International Symposium on Software Composition

Comma-separated values

A comma-separated values (CSV) file is a delimited text file that uses a comma to separate values. A CSV file stores tabular data (numbers and text) in plain text. Each line of the file is a data record. Each record consists of one or more fields, separated by commas. The use of the comma as a field separator is the source of the name for this file format.

In addition, the term "CSV" also denotes some closely related delimiter-separated formats that use different field delimiters, for example, semicolons. These include tab-separated values and space-separated values. A delimiter that is not present in the field data (such as tab) keeps the format parsing simple. These alternate delimiter-separated files are often even given a .csv extension despite the use of a non-comma field separator. This loose terminology can cause problems in data exchange. Many applications that accept CSV files have options to select the delimiter character and the quotation character. Semicolons are often used in some European countries, such as Italy, instead of commas.

Comma-separated values is a data format that pre-dates personal computers by more than a decade: the IBM Fortran (level H extended) compiler under OS/360 supported them in 1972. List-directed ("free form") input/output was defined in FORTRAN 77, approved in 1978. List-directed input used commas or spaces for delimiters, so unquoted character strings could not contain commas or spaces.

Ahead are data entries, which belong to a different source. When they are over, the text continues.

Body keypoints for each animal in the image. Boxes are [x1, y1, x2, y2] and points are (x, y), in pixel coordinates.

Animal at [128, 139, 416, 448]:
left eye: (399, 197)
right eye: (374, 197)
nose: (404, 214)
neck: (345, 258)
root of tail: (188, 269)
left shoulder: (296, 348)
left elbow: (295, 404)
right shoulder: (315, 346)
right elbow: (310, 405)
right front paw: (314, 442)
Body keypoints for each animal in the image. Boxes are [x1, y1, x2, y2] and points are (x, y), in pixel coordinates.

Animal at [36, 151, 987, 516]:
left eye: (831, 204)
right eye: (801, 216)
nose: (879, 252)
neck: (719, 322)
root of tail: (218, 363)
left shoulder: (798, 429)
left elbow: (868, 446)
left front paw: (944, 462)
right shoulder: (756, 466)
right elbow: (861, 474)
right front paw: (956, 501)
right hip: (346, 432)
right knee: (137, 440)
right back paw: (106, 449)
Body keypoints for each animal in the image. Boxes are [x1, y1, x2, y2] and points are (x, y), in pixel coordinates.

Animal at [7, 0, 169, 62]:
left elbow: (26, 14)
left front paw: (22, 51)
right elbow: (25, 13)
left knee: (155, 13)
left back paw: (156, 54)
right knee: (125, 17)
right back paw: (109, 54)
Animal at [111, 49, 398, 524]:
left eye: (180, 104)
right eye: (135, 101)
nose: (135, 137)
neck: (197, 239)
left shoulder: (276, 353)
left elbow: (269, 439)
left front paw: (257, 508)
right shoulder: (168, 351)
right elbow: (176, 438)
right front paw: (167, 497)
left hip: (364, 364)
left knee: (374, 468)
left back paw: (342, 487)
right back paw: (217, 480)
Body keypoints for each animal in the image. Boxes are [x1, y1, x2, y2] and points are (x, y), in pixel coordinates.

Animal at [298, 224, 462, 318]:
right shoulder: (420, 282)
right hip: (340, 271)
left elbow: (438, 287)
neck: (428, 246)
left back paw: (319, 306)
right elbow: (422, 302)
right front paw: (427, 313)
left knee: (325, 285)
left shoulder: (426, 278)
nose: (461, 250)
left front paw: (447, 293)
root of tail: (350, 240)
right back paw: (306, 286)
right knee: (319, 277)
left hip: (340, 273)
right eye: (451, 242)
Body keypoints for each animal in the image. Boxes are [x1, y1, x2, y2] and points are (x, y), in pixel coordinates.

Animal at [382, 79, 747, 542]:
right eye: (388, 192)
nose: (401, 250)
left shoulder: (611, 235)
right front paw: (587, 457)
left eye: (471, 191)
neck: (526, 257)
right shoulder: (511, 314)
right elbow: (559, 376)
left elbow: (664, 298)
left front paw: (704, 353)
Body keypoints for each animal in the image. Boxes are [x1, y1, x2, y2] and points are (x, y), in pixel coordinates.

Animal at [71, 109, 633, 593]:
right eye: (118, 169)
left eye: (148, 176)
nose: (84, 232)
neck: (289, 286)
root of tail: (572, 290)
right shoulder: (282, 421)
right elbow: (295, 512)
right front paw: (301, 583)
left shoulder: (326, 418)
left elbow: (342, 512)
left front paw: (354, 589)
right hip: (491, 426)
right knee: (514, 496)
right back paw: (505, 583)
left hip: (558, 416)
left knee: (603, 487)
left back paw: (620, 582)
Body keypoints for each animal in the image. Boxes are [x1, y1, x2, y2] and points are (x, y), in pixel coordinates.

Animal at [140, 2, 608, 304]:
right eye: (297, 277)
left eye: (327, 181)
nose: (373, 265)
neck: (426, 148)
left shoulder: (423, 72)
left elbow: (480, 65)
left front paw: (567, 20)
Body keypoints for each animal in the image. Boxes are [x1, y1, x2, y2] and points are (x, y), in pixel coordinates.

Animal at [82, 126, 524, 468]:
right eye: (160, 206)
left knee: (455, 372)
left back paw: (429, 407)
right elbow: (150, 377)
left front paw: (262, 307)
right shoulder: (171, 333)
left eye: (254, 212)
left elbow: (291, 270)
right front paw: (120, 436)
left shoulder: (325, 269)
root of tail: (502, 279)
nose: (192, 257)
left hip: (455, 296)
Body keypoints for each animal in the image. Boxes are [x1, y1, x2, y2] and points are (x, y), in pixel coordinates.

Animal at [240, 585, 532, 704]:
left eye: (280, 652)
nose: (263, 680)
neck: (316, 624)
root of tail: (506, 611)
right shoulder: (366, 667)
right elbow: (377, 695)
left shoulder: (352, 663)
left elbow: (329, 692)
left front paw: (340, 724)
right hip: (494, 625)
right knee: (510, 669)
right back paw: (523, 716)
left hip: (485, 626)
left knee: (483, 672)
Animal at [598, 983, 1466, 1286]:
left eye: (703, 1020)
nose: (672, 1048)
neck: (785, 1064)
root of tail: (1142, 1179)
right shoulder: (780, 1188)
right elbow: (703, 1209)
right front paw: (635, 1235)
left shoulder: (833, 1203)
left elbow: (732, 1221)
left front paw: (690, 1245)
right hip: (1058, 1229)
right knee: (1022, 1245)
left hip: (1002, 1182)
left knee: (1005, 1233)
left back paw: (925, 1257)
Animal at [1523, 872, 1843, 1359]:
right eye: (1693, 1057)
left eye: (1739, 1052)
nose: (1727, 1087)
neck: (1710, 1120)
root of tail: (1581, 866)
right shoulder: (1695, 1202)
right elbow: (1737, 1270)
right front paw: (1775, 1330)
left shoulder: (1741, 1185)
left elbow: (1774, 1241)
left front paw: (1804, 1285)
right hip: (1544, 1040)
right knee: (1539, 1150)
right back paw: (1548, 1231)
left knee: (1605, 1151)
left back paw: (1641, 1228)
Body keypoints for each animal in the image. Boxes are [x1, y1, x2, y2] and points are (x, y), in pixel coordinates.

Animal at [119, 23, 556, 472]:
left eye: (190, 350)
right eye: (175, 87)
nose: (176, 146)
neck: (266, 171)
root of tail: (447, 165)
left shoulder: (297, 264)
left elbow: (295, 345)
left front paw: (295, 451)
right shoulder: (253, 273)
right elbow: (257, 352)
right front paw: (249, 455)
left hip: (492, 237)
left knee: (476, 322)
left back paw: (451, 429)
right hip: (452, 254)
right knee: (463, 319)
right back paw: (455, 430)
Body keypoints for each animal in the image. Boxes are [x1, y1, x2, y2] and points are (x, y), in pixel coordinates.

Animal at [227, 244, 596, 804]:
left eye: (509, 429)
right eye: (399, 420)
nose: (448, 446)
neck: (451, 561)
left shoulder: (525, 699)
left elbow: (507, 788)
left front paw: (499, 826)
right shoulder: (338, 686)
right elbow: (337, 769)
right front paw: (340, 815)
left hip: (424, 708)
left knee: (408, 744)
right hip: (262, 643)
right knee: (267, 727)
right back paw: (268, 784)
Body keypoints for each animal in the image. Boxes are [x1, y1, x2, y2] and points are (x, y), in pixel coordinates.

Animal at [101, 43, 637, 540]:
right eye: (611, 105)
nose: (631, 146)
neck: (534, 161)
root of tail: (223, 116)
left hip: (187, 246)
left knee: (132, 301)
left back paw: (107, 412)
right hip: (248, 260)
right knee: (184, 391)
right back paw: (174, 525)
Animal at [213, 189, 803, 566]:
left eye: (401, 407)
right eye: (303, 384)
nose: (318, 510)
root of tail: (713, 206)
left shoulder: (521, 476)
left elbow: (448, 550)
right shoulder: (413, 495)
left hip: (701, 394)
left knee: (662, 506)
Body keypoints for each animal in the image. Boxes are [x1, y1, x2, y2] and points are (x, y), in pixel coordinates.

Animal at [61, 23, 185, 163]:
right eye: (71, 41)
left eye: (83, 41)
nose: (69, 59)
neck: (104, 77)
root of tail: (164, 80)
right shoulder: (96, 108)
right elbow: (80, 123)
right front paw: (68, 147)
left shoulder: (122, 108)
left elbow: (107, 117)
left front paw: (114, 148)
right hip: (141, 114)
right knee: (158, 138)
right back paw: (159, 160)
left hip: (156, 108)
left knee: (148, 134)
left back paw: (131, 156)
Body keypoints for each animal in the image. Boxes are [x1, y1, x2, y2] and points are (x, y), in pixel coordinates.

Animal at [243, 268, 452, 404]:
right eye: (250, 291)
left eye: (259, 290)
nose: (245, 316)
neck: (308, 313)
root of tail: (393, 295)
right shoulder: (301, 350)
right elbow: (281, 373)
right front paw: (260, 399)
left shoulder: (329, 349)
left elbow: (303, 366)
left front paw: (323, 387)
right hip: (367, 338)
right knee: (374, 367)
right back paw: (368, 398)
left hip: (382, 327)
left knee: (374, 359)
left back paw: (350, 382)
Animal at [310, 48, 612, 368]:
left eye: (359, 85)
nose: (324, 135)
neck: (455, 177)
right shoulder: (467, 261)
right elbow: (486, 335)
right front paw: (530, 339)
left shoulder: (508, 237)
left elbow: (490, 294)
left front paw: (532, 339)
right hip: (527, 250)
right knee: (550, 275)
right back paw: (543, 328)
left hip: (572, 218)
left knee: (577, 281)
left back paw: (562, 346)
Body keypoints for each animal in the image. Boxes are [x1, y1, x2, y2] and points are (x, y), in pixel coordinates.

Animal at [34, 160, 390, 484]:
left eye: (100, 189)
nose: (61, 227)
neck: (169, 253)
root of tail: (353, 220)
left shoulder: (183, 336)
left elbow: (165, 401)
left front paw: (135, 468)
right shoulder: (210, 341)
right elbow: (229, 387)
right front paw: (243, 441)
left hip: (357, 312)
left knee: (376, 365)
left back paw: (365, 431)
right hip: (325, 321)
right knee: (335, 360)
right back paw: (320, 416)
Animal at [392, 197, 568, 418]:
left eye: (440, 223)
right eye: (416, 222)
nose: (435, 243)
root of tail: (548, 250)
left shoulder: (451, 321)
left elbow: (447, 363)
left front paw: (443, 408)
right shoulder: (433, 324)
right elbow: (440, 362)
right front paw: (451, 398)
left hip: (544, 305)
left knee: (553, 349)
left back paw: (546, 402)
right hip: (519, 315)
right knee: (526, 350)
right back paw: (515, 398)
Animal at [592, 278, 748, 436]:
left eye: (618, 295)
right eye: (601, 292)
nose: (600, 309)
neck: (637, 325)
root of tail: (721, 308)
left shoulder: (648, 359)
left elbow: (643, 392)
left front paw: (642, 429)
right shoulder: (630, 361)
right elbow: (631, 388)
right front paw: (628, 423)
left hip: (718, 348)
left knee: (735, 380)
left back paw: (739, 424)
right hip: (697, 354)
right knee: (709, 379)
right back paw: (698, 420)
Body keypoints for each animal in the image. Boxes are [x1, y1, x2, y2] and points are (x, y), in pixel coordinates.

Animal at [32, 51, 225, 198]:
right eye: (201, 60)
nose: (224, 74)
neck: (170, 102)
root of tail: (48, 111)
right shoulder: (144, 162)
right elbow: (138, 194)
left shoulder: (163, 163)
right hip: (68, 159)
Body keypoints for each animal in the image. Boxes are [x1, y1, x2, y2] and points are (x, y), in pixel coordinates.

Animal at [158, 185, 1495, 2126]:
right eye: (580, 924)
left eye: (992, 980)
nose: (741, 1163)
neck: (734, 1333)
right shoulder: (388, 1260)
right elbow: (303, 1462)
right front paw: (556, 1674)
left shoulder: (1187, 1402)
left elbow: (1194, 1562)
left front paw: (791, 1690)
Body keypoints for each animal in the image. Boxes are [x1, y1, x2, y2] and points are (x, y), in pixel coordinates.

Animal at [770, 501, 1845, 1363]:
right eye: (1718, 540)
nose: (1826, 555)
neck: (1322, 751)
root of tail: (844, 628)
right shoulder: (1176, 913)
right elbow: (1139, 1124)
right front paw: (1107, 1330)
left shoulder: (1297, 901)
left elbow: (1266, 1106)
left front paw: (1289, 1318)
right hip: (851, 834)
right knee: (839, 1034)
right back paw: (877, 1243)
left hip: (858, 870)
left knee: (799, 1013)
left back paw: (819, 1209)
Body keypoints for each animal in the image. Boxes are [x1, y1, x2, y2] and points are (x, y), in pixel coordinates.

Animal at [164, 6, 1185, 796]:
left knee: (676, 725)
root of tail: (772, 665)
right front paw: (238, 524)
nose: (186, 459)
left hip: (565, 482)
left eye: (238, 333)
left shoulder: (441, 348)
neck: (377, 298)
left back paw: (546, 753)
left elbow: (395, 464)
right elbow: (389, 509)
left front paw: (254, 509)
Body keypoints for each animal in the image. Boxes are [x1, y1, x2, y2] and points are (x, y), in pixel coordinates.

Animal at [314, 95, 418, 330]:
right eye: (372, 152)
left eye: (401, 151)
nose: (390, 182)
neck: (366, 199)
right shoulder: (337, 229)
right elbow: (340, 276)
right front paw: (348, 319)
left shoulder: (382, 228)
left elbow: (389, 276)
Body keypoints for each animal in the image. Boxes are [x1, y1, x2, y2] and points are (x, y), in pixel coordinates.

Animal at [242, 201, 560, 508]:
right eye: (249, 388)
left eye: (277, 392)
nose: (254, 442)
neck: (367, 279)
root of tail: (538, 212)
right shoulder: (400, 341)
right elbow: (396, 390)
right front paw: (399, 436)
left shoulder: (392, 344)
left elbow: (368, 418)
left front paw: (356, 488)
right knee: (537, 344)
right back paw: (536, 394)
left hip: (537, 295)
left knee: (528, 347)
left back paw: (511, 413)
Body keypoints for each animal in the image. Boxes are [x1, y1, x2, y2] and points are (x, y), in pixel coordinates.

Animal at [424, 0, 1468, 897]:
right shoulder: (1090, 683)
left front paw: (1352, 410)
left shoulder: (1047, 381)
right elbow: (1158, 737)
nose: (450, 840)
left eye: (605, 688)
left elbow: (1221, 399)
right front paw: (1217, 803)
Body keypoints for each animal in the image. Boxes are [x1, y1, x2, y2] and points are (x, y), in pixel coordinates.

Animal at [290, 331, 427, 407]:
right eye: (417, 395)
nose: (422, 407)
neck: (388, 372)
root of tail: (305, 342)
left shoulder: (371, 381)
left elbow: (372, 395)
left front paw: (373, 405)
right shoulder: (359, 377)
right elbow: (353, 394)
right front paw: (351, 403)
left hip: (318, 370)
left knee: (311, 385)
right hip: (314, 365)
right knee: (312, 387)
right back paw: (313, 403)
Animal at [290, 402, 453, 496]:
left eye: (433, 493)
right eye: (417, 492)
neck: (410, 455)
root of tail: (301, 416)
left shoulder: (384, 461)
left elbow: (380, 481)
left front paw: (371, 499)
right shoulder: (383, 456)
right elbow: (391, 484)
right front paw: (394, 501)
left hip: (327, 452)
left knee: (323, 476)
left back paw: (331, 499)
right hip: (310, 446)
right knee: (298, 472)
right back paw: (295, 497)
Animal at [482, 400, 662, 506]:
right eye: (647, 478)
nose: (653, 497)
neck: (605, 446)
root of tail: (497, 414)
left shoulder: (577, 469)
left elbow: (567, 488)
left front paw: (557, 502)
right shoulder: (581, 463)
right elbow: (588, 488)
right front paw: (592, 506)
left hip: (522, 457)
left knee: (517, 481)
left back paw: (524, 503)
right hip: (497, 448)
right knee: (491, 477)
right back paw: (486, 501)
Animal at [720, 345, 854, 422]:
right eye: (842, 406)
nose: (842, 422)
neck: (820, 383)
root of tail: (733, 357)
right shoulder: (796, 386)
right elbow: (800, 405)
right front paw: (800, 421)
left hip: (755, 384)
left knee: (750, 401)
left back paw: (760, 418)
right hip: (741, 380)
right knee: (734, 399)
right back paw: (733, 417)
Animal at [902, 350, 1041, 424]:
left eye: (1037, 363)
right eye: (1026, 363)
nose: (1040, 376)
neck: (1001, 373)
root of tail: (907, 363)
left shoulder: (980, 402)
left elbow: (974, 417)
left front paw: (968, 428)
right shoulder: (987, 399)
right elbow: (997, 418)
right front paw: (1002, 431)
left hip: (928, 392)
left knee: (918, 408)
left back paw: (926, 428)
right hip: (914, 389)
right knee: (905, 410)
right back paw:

Comma separated files are used for the interchange of database information between machines of two different architectures. The plain-text character of CSV files largely avoids incompatibilities such as byte-order and word size. The files are largely human-readable, so it is easier to deal with them in the absence of perfect documentation or communication.

CSV formats are best used to represent sets or sequences of records in which each record has an identical list of fields. This corresponds to a single relation in a relational database, or to data (though not calculations) in a typical spreadsheet.

CSV formats are not limited to a particular character set. They work just as well with Unicode character sets (such as UTF-8 or UTF-16) as with ASCII (although particular programs that support CSV may have their own limitations). CSV files normally will even survive naive translation from one character set to another (unlike nearly all proprietary data formats). CSV does not, however, provide any way to indicate what character set is in use, so that must be communicated separately, or determined at the receiving end (if possible).

Statistical databases in various fields often have a generally relation-like structure, but with some repeatable groups of fields. For example, health databases such as the Demographic and Health Survey typically repeat some questions for each child of a given parent (perhaps up to a fixed maximum number of children). Statistical analysis systems often include utilities that can "rotate" such data; for example, a "parent" record that includes information about five children can be split into five separate records, each containing (a) the information on one child, and (b) a copy of all the non-child-specific information. CSV can represent either the "vertical" or "horizontal" form of such data.

The name "CSV" indicates the use of the comma to separate data fields. Nevertheless, the term "CSV" is widely used to refer a large family of formats, which differ in many ways. Some implementations allow or require single or double quotation marks around some or all fields; and some reserve the very first record as a header containing a list of field names. The character set being used is undefined: some applications require a Unicode byte order mark (BOM) to enforce Unicode interpretation (sometimes even a UTF-8 BOM). Files that use the tab character instead of comma can be more precisely referred to as "TSV" for tab-separated values.

In 2013 the W3C "CSV on the Web" working group began to specify technologies providing a higher interoperability for web applications using CSV or similar formats. The working group completed its work in February 2016, and is officially closed in March 2016 with the release of a set documents and W3C recommendations for modeling "Tabular Data", and enhancing CSV with metadata and semantics.

The CSV file format is supported by almost all spreadsheets and database management systems, including Microsoft Excel, Apple Numbers, LibreOffice Calc, and Apache OpenOffice Calc.

CSV format is supported by libraries available for many programming languages. Most provide some way to specify the field delimiter, decimal separator, character encoding, quoting conventions, date format, etc.

The emacs editor can operate on CSV files using csv-nav mode.

Many utility programs on Unix-style systems (such as cut, paste, join, sort, uniq, awk) can split files on a comma delimiter, and can therefore process simple CSV files. However, this method does not correctly handle commas within quoted strings.